**REQUIREMENT 1**
In the text about the McGahn subpoena, what did Jerrold Nadler say the committee would do?

**TEXT**
☆ ☆ ☆ ☆

US Speaker of the House Nancy Pelosi
By Mary Clare Jalonick and Lisa Mascaro

A former White House aide is defying a request to testify before the US Congress.

Democrats in the House of Representatives are facing another attempt by President Donald Trump to stonewall their investigations after instructing former White House counsel Donald McGahn to defy his subpoena.

A lawyer for Mr McGahn said he would follow the president's directive and skip the House Judiciary hearing, leaving the Democrats without another witness.

House speaker Nancy Pelosi, backed by House Judiciary Committee chairman Jerrold Nadler, is taking a step-by-step approach to the confrontations with Mr Trump. Mr Nadler said the committee would vote to hold Mr McGahn in contempt, and take the issue to court.

Mr Nadler warned McGahn in a letter on the eve of the hearing: "You face serious consequences if you do not appear."

Democrats are encouraged by an early success on that route as a federal judge ruled against Mr Trump on Monday in a financial records dispute with Congress.

But that has not been swift enough for some members of the judiciary panel who feel that Ms Pelosi should be more aggressive and launch impeachment hearings that would make it easier to get information from the administration. Such hearings would give Democrats more standing in court and could stop short of a vote to remove the president.

The issue was raised in a meeting among top Democrats where some members confronted Ms Pelosi about opening up the impeachment hearings.

☆ ☆ ☆ ☆

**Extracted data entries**
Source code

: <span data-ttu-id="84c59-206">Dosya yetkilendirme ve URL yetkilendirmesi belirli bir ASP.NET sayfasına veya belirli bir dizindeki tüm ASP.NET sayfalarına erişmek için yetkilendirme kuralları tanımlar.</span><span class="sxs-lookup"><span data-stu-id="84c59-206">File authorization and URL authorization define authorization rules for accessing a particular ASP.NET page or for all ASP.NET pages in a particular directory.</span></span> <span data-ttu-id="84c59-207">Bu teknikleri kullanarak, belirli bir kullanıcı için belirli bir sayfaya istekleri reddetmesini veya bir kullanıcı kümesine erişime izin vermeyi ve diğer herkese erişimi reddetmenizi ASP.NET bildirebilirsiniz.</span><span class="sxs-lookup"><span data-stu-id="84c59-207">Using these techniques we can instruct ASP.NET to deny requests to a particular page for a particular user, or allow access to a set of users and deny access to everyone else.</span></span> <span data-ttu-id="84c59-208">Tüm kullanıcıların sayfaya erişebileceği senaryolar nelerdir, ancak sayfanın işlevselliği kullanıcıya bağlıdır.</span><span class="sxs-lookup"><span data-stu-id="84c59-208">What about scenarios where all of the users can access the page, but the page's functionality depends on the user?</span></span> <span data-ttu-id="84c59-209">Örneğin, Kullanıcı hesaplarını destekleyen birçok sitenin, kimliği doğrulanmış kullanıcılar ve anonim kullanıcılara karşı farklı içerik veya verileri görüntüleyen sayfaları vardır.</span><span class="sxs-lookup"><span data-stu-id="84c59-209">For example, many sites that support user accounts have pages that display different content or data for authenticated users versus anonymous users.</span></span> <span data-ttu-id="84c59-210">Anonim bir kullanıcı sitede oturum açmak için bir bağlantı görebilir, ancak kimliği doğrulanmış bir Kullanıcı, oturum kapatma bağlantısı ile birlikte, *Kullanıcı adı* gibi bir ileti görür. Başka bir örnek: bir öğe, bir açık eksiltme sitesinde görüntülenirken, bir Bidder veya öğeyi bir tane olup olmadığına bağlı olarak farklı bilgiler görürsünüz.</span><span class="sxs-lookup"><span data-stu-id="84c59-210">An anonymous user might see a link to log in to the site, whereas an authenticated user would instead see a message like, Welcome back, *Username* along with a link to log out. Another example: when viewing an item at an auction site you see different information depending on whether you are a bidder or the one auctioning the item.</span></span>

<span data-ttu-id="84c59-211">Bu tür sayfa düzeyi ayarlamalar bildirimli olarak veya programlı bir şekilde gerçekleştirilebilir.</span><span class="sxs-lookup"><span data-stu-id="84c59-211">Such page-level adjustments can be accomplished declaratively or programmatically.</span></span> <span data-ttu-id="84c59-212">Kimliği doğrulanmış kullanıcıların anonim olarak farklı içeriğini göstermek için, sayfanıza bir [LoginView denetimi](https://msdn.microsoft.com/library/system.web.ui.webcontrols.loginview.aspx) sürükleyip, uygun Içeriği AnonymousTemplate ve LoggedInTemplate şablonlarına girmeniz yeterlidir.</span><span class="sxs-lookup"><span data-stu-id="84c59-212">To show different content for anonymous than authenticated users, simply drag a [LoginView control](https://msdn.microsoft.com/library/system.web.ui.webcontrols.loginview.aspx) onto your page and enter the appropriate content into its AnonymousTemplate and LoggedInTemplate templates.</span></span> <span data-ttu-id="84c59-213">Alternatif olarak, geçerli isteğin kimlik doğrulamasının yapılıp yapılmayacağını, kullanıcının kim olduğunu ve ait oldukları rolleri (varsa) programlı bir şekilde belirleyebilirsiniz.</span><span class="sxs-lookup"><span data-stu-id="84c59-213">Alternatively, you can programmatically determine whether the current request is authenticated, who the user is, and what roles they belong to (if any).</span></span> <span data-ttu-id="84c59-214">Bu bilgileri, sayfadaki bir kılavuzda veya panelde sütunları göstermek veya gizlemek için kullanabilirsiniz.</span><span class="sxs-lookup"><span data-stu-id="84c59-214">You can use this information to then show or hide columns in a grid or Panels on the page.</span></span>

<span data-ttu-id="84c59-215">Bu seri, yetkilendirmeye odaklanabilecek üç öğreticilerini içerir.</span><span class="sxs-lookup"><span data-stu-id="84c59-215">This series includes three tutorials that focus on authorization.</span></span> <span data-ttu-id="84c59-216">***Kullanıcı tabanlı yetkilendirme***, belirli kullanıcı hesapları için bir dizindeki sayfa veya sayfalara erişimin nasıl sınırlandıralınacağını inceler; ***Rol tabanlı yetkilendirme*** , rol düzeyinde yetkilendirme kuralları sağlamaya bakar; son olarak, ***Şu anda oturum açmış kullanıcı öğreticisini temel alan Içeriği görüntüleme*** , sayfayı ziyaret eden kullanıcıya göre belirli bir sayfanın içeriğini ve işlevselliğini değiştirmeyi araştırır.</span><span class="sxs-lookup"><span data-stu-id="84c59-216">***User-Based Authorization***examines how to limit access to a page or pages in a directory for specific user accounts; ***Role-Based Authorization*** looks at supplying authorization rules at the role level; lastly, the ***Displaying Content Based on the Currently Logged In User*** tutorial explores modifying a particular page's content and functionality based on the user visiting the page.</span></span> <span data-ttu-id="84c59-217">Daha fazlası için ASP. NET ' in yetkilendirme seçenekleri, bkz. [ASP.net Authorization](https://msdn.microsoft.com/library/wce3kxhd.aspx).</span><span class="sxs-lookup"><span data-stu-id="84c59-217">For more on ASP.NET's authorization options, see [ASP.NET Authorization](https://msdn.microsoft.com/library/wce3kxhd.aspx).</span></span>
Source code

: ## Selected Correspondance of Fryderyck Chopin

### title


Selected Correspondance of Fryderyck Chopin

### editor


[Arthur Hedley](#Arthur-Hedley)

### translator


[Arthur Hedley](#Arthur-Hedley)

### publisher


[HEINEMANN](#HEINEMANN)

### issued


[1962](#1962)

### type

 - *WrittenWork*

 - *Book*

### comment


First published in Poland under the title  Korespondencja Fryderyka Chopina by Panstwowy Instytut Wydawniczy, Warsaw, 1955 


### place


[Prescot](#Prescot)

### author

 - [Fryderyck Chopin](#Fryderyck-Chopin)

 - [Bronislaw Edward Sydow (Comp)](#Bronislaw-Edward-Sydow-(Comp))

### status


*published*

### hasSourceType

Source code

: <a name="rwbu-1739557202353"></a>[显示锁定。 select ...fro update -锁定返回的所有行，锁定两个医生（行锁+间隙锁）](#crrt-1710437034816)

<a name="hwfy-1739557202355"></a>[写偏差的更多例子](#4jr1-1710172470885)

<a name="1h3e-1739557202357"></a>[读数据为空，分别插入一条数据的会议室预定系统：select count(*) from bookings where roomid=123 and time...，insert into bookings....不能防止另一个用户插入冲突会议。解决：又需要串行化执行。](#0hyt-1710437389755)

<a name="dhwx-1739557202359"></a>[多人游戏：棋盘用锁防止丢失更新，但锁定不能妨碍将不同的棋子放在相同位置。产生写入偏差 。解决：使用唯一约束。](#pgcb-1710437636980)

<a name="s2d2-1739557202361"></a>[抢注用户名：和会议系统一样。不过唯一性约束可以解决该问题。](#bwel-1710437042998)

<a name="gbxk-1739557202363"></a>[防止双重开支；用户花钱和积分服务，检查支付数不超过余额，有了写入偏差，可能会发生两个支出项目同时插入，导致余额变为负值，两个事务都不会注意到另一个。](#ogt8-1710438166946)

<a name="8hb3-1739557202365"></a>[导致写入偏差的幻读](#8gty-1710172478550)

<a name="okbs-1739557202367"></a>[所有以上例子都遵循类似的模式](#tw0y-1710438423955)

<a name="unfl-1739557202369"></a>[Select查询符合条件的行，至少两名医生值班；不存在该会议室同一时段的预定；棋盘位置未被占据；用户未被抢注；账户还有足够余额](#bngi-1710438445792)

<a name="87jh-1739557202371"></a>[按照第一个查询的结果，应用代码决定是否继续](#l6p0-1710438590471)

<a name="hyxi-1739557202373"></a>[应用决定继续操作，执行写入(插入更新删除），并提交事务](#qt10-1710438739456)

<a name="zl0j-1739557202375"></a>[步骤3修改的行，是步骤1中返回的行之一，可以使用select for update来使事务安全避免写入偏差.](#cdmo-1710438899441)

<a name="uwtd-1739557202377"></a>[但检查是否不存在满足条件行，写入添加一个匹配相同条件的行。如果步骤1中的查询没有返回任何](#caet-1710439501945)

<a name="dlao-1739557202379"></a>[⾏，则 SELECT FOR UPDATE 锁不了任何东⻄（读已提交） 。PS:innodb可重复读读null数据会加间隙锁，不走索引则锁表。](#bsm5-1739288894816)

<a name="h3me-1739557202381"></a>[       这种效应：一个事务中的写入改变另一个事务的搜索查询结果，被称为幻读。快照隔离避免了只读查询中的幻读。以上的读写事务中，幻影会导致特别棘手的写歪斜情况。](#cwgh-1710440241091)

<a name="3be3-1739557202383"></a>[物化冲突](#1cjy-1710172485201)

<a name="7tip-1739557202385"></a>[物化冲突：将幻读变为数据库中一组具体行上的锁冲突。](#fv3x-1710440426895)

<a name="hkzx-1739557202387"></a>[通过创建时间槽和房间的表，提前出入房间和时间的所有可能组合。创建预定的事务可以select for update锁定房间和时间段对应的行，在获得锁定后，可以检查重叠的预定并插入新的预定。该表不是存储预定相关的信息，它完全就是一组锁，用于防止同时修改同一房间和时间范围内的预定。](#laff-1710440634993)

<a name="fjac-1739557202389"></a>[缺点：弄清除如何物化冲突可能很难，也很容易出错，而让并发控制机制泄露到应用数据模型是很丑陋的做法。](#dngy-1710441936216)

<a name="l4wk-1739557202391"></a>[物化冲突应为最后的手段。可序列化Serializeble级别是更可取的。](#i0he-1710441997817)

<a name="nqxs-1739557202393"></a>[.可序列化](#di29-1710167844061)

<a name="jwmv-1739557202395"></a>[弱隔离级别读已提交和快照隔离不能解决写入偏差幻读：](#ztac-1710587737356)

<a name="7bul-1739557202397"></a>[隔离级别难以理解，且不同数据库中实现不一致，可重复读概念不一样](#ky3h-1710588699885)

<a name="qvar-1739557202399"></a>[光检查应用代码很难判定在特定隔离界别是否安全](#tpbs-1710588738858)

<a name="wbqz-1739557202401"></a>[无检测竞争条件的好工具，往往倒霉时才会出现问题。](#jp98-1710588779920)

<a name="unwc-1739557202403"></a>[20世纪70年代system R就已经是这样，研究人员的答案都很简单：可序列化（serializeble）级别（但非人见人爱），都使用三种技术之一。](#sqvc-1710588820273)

☆ ☆ ☆ ☆

**REQUIREMENT 2**
Could you write out the rows again, from the line with "### publisher" up to and including the line with "count(*) from bookings", replacing "published" with "released" and changing nothing else?

**TASK SOLUTION 1**
He said the committee would vote to hold Mr McGahn in contempt and take the issue to court.

**TASK SOLUTION 2**
### publisher


[HEINEMANN](#HEINEMANN)

### issued


[1962](#1962)

### type

 - *WrittenWork*

 - *Book*

### comment


First released in Poland under the title  Korespondencja Fryderyka Chopina by Panstwowy Instytut Wydawniczy, Warsaw, 1955 


### place


[Prescot](#Prescot)

### author

 - [Fryderyck Chopin](#Fryderyck-Chopin)

 - [Bronislaw Edward Sydow (Comp)](#Bronislaw-Edward-Sydow-(Comp))

### status


*released*

### hasSourceType

Source code

: <a name="rwbu-1739557202353"></a>[显示锁定。 select ...fro update -锁定返回的所有行，锁定两个医生（行锁+间隙锁）](#crrt-1710437034816)

<a name="hwfy-1739557202355"></a>[写偏差的更多例子](#4jr1-1710172470885)

<a name="1h3e-1739557202357"></a>[读数据为空，分别插入一条数据的会议室预定系统：select count(*) from bookings where roomid=123 and time...，insert into bookings....不能防止另一个用户插入冲突会议。解决：又需要串行化执行。](#0hyt-1710437389755)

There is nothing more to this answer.